The ban initiated by the Armenian Ministry of Health covers 2,700 of roughly 4,700 medicines that can be legally purchased in the country. They include antibiotics, hormone therapy drugs and painkillers containing codeine. Starting from March 1, pharmacies will not be allowed to sell these items to people who do not have prescriptions signed by doctors.
The restrictions imposed on the other drugs will come into force in October.
Ministry officials say that the measure is necessary to curb self-treatment that can cause serious harm to people’s health. In particular, they argue that many medicines can have dangerous side effects which only healthcare professionals are aware of.
Critics say, however, that the restrictions will make life harder for residents of Armenian villages lacking policlinics or other medical centers empowered to issue prescriptions. They also say that people having easy access to such institutions will have to spend more time and money.
Many consumers have responded to the impending restrictions by stocking up on medication over the past week.
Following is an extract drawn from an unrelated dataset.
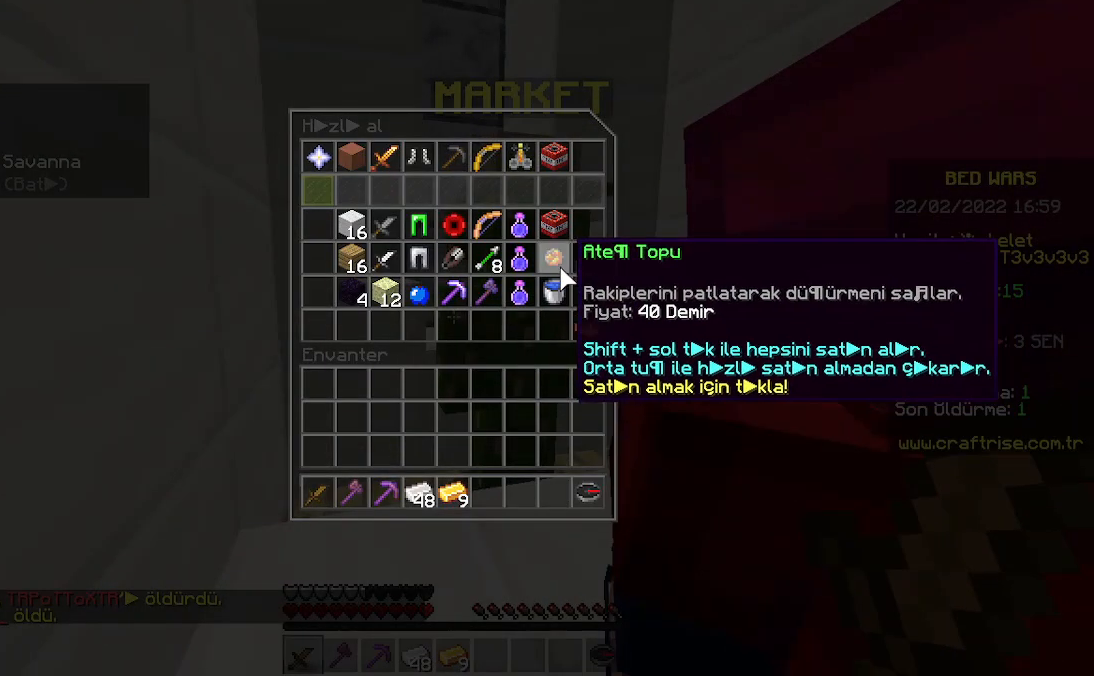
Gameplay with keyboard and mouse; each line is a JSON object with the keys and mouse buttons held at the frame after it. "events" lists presses ("down") and releases ("up") of "a", "d", "s", "space", "w", "mouse_left" and "mouse_right" between this image and that frame as [ms after this image, input, new state], when the widget could be followed in between. "mouse_left", "mouse_right" = the "left", "right" buttons of the "mouse" list. No other keys are recorded. Fast repeated clicks can show as one long hold. Mouse movement is not recorded.
{"keys": [], "mouse": []}
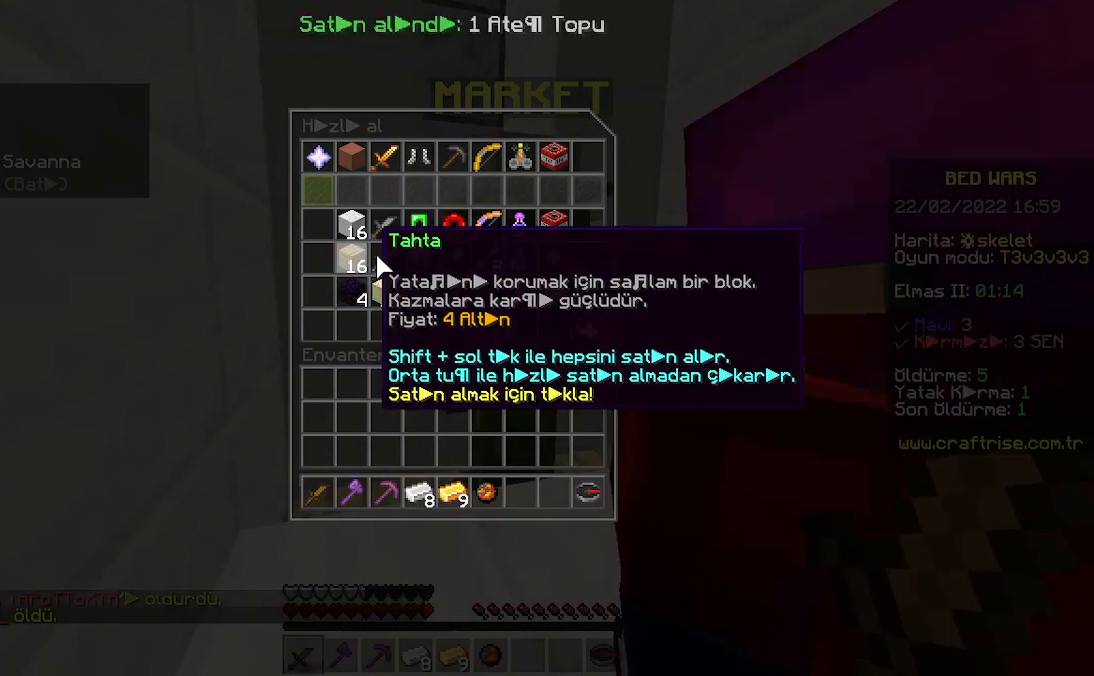
{"keys": [], "mouse": [], "events": [[233, "mouse_left", "down"], [333, "mouse_left", "up"]]}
The panic buying seemed to have intensified on Wednesday, with lines forming at drugstores across the Yerevan. Many buyers interviewed by RFE/RL’s Armenian services (Azatutyun.am) complained of a lack of information about prescription drugs.
A senior Ministry of Health official, Anahit Mkrtchian, insisted that the medical authorities have done their best to raise public awareness of the upcoming restrictions. She said state-run policlinics have received detailed information about paperwork required under the new rules and are now prepared for a greater influx of patients.
Mkrtchian also argued that people will not need prescriptions to buy drugs needed for first medical aid. She said they include mild painkillers, sedatives, antipyretics and anti-allergy drugs.